However, his offer to pay a reduced, but rising rent was refused. Eventually, he was offered a new rental agreement, with a 10-year break clause.
The Irish Times requested comment from Mr Gannon’s London-based lawyer, Joe Payne of Katten Law, which prompted a reply from a London-based property firm, Development Securities. “Unfortunately we aren’t able to comment on any details beyond what is in the public court records,” said a spokeswoman.
The chairman of Bolnore Village Residents’ Association, Carlos Leon, told the local newspaper, the Mid Sussex Times that the closure of Cuppa-licious had been “terrible news” for the village’s 2,000 residents. “They closed us in May. We came in one morning and the locks were on and the bailiffs were there,” Mr O’Riordan told The Irish Times.
By the end, Mr O’Riordan owed Gannon Properties approximately £9,000, but this figure grew to £12,000 once legal fees and other charges over Mr Gannon’s creditor’s bankruptcy petition were added.
The decision to seek his bankruptcy, he said, came as a surprise: “I told them that I didn’t have any other assets, that I wasn’t hiding anything. I asked the solicitor, ‘Why are you doing this?’ It has been horrendous.”
Under British rules, Mr O’Riordan’s affairs will be dealt with by an official receiver in Brighton for 12 months. His bankruptcy will be discharged in October 2014, if a court accepts that he has co-operated and has no hidden assets.
“We put £100,000 into the business, we never took a penny out of it. I was trying to sell it as a going concern. Not easy, admittedly,” said Mr O’Riordan.

Dataset excerpt:
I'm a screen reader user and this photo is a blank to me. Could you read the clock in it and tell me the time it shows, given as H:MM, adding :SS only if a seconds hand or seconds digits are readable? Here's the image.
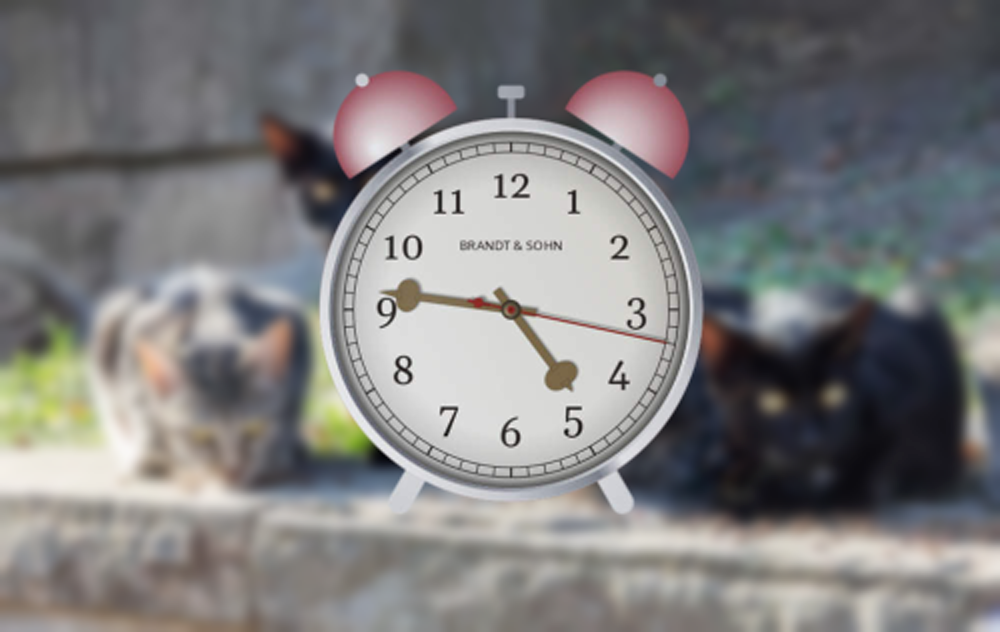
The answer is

Description of the task:
Answer these from the article about the Cuppa-licious closure:
(a) How many residents live in the village, according to the residents' association chairman?
(b) What did Mr O'Riordan's debt grow to once legal fees and other charges were added?
(c) In what month and year will his bankruptcy be discharged if a court accepts that he has co-operated?

Answer:
(a) 2,000
(b) £12,000
(c) October 2014